IBL News | New York
Joi Ito, the director of Media Lab and professor at MIT, resigned Saturday over his ties to convicted pedophile and accused sex trafficker Jeffrey Epstein.
“After giving the matter a great deal of thought over the past several days and weeks, I think that it is best that I resign as director of the media lab and as a professor and employee of the Institute, effective immediately,” Ito wrote in an internal e-mail.
In a message to the M.I.T. community, Rafael Reif, the president of M.I.T., wrote, “Because the accusations in the story are extremely serious, they demand an immediate, thorough and independent investigation.” Rafael Reif announced that M.I.T.’s general counsel would engage an outside law firm to oversee that investigation.
“The acceptance of the Epstein gifts involved a mistake of judgment,” stated Reif.
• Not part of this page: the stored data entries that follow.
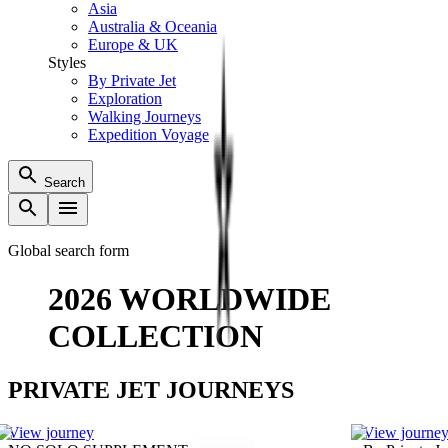
Asia
Australia & Oceania
Europe & UK
Styles
By Private Jet
Exploration
Walking Journeys
Expedition Voyage
Search
Global search form
2026 WORLDWIDE
COLLECTION
PRIVATE JET JOURNEYS
View journey
View journe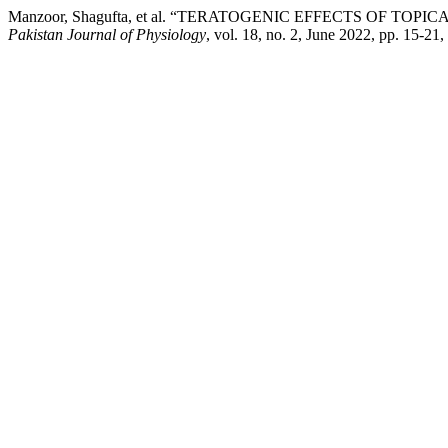
Manzoor, Shagufta, et al. “TERATOGENIC EFFECTS OF T
Pakistan Journal of Physiology
, vol. 18, no. 2, June 2022, pp. 15-21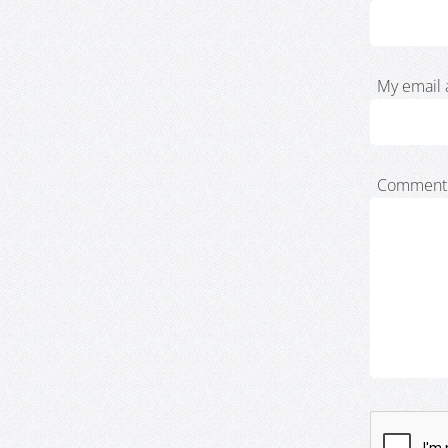
My email 
Comment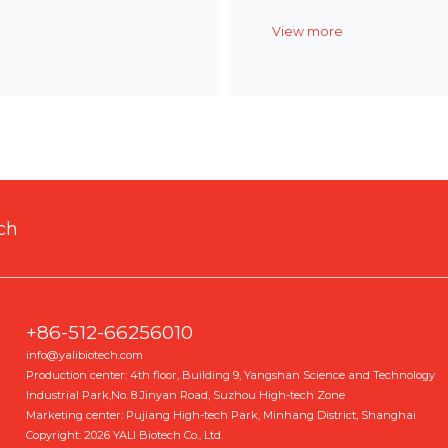
View more
ch
+86-512-66256010
info@yalibiotech.com
Production center: 4th floor, Building 9, Yangshan Science and Technology
Industrial Park,No. 8 Jinyan Road, Suzhou High-tech Zone
Marketing center: Pujiang High-tech Park, Minhang District, Shanghai
Copyright: 2026 YALI Biotech Co., Ltd.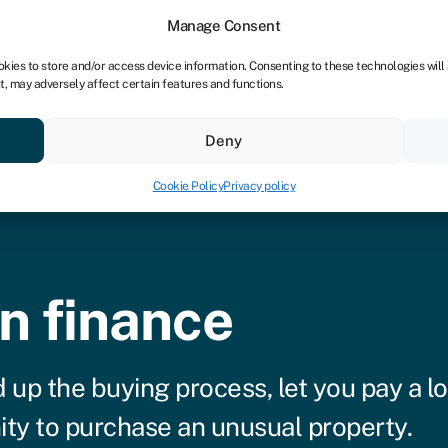
Manage Consent
okies to store and/or access device information. Consenting to these technologies will
t, may adversely affect certain features and functions.
Credit scores
Resources
About
Deny
Cookie Policy
Privacy policy
n finance
 up the buying process, let you pay a l
nity to purchase an unusual property.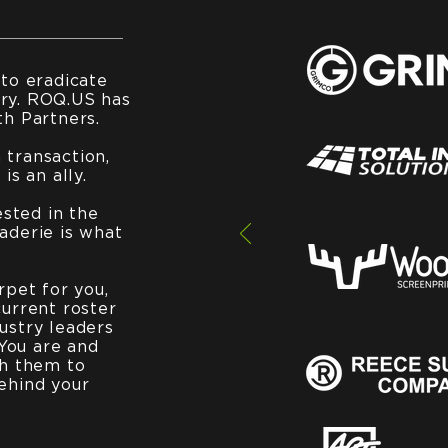
 to eradicate
ry. ROQ.US has
th Partners.
transaction,
is an ally.
ested in the
aderie is what
rpet for you,
current roster
ustry leaders
You are and
th them to
ehind your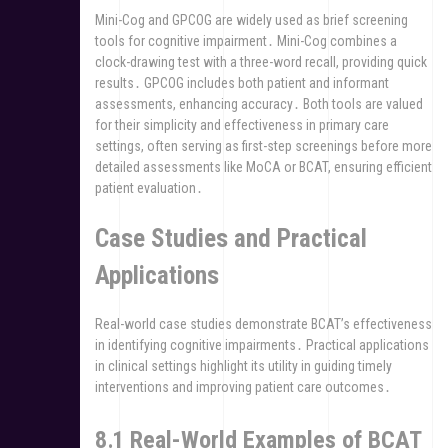
Mini-Cog and GPCOG are widely used as brief screening
tools for cognitive impairment․ Mini-Cog combines a
clock-drawing test with a three-word recall, providing quick
results․ GPCOG includes both patient and informant
assessments, enhancing accuracy․ Both tools are valued
for their simplicity and effectiveness in primary care
settings, often serving as first-step screenings before more
detailed assessments like MoCA or BCAT, ensuring efficient
patient evaluation․
Case Studies and Practical
Applications
Real-world case studies demonstrate BCAT’s effectiveness
in identifying cognitive impairments․ Practical applications
in clinical settings highlight its utility in guiding timely
interventions and improving patient care outcomes․
8․1 Real-World Examples of BCAT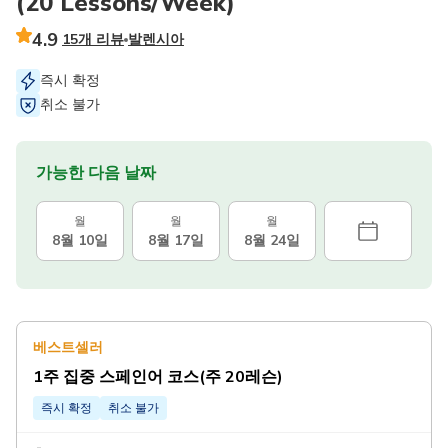
(20 Lessons/Week)
4.9
15개 리뷰
발렌시아
즉시 확정
취소 불가
가능한 다음 날짜
월
월
월
8월 10일
8월 17일
8월 24일
베스트셀러
1주 집중 스페인어 코스(주 20레슨)
즉시 확정
취소 불가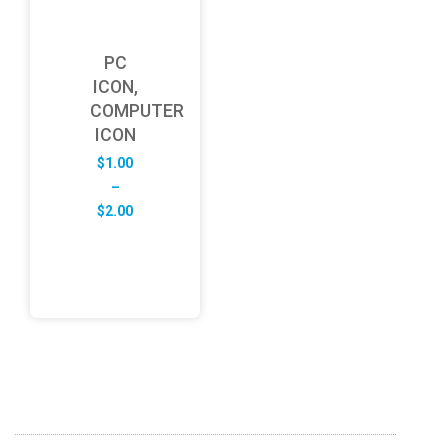
PC
ICON,
COMPUTER
ICON
$
1.00
–
Price
$
2.00
range:
$1.00
through
$2.00
ABOUT US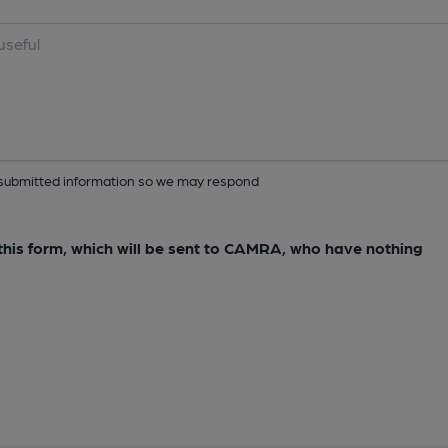
ur submitted information so we may respond
e this form, which will be sent to CAMRA, who have nothing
According to a New Yorker investigation, the prestigious MIT Media Lab received at least $7.5 million from Jeffrey Epstein and Ito would allegedly ask that the donations were counted as anonymous. “New documents show that the M.I.T. Media Lab was aware of Epstein’s status as a convicted sex offender and that Epstein directed contributions to the lab far exceeding the amounts M.I.T. has publicly admitted,” explained The New Yorker.
Emails reveal donations cover-up
Joi Ito [in the picture below] resigned just hours after The New Yorker published emails showing how he had attempted to conceal donations from Epstein.
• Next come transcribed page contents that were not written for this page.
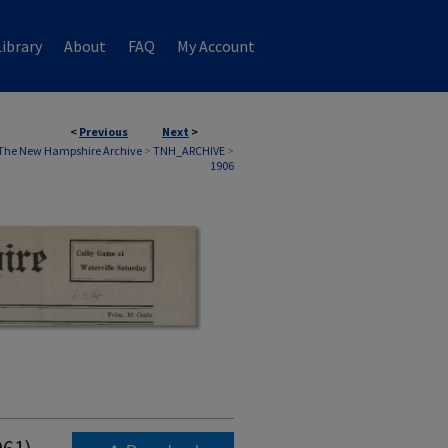
ibrary
About
FAQ
My Account
<
Previous
Next
>
The New Hampshire Archive
>
TNH_ARCHIVE
>
1906
961)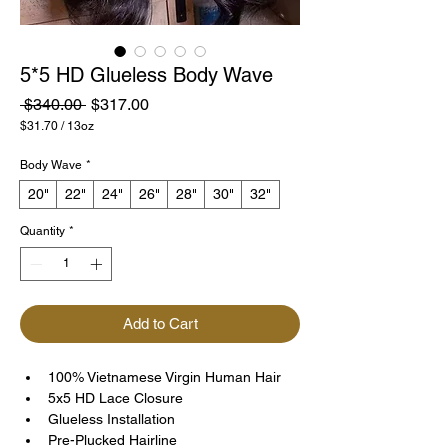
5*5 HD Glueless Body Wave
Regular
Sale
 $340.00 
$317.00
Price
Price
$31.70
/
13oz
$31.70
per
Body Wave
*
13
Ounces
20"
22"
24"
26"
28"
30"
32"
Quantity
*
Add to Cart
100% Vietnamese Virgin Human Hair
5x5 HD Lace Closure
Glueless Installation
Pre-Plucked Hairline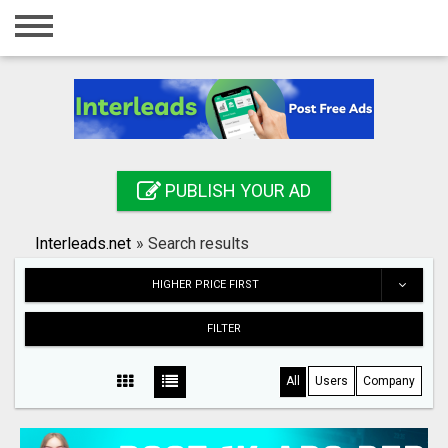
Home
Login
Registration
Contact
PUBLISH YOUR AD
Publish your ad
Interleads.net
»
Search results
Search
HIGHER PRICE FIRST
FILTER
All
Users
Company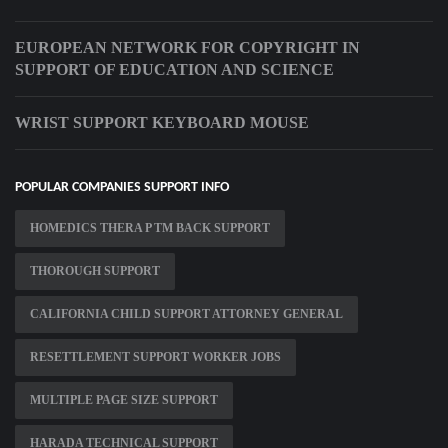
EUROPEAN NETWORK FOR COPYRIGHT IN
SUPPORT OF EDUCATION AND SCIENCE
WRIST SUPPORT KEYBOARD MOUSE
POPULAR COMPANIES SUPPORT INFO
HOMEDICS THERA P TM BACK SUPPORT
THOROUGH SUPPORT
CALIFORNIA CHILD SUPPORT ATTORNEY GENERAL
RESETTLEMENT SUPPORT WORKER JOBS
MULTIPLE PAGE SIZE SUPPORT
HARADA TECHNICAL SUPPORT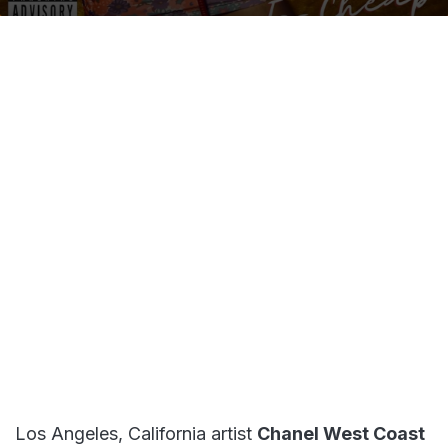
on
an
X
email
Los Angeles, California artist
Chanel West Coast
The embattled director of the Massachusetts Institute of Technology’s Media Lab had previously apologized for accepting money from Epstein for the lab and for his own personal ventures.
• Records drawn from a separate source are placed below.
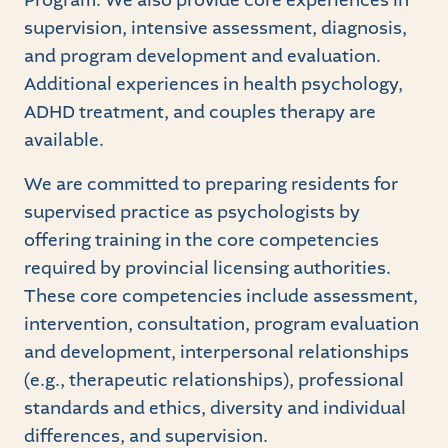
Program. We also provide core experiences in
supervision, intensive assessment, diagnosis,
and program development and evaluation.
Additional experiences in health psychology,
ADHD treatment, and couples therapy are
available.
We are committed to preparing residents for
supervised practice as psychologists by
offering training in the core competencies
required by provincial licensing authorities.
These core competencies include assessment,
intervention, consultation, program evaluation
and development, interpersonal relationships
(e.g., therapeutic relationships), professional
standards and ethics, diversity and individual
differences, and supervision.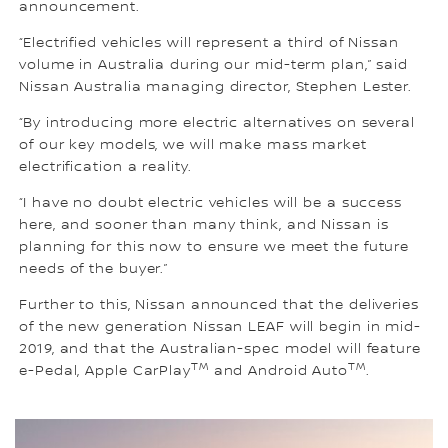
announcement.
“Electrified vehicles will represent a third of Nissan
volume in Australia during our mid-term plan,” said
Nissan Australia managing director, Stephen Lester.
“By introducing more electric alternatives on several
of our key models, we will make mass market
electrification a reality.
“I have no doubt electric vehicles will be a success
here, and sooner than many think, and Nissan is
planning for this now to ensure we meet the future
needs of the buyer.”
Further to this, Nissan announced that the deliveries
of the new generation Nissan LEAF will begin in mid-
2019, and that the Australian-spec model will feature
TM
TM
e-Pedal, Apple CarPlay
and Android Auto
.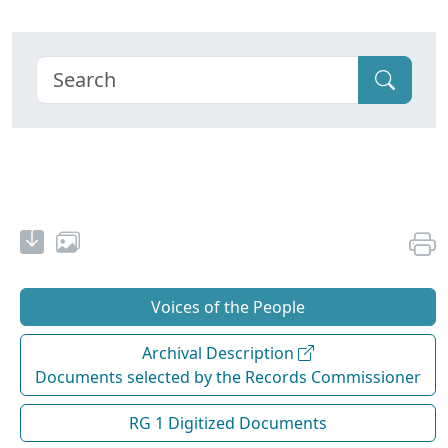
Voices of the People
Archival Description
Documents selected by the Records Commissioner
RG 1 Digitized Documents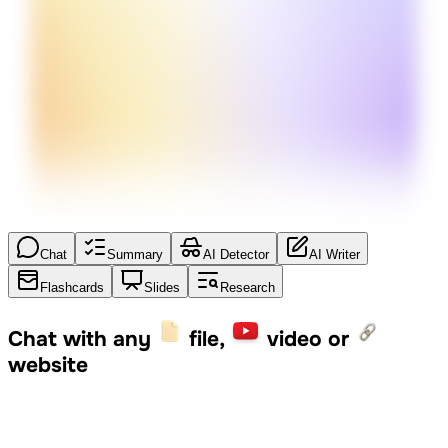
Chat
Summary
AI Detector
AI Writer
Flashcards
Slides
Research
Chat with any
file,
video or
website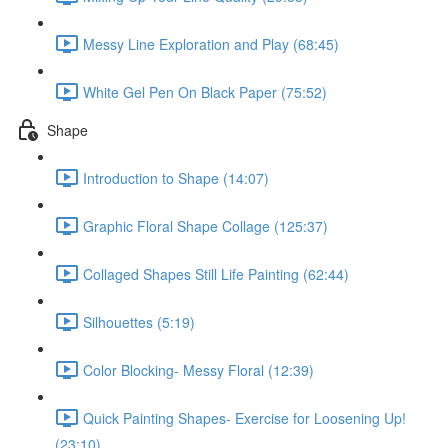
Messy Line Exploration and Play (68:45)
White Gel Pen On Black Paper (75:52)
Shape
Introduction to Shape (14:07)
Graphic Floral Shape Collage (125:37)
Collaged Shapes Still Life Painting (62:44)
Silhouettes (5:19)
Color Blocking- Messy Floral (12:39)
Quick Painting Shapes- Exercise for Loosening Up!
(23:10)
The newly disclosed emails show he didn’t just make the wrong call in accepting the money, as he explained to lab members as recently as Wednesday: he also ordered that Epstein’s donations be listed as “anonymous” going back years, as Epstein had been disqualified as a donor following his 2008 conviction for soliciting sex from a minor. Epstein was facing additional charges before his death on a prison cell this summer.
“Top MIT officials knew of Epstein’s ties to Media Lab, e-mails show,” titled yesterday The Boston Globe.
Professor at Harvard, too
The New York Times reported that Ito also left the boards of the MacArthur Foundation, the John S. and James L. Knight Foundation and The New York Times Company, as well as a visiting professorship at Harvard University.
One of Ito’s emails reportedly says that Epstein directed a $2 million gift to the lab from the Bill Gates, but the Gates Foundation has denied any business connection to Epstein.
Brown University announced that it has placed its director of development for computer science and former MIT Media Lab director of development and strategy, Peter Cohen on administrative leave, The Providence Journal reported.
Peter Cohen forwarded a request from Epstein to another colleague at MIT with the note: “Jeffrey money needs to be anonymous. Thanks.”
“Like its parent university, the famed research center became far too comfortable selling its prestige. Even to Jeffrey Epstein,” writes Justin Peters in an article on Slate titled “The Moral Rot the MIT Media Lab”.
“Jeffrey Epstein used MIT to launder his image. It’s a lesson for the #MeToo era,” writes Vox. “Revelations about the sex offender’s connections to the MIT Media Lab are a reminder of the power of enablers.”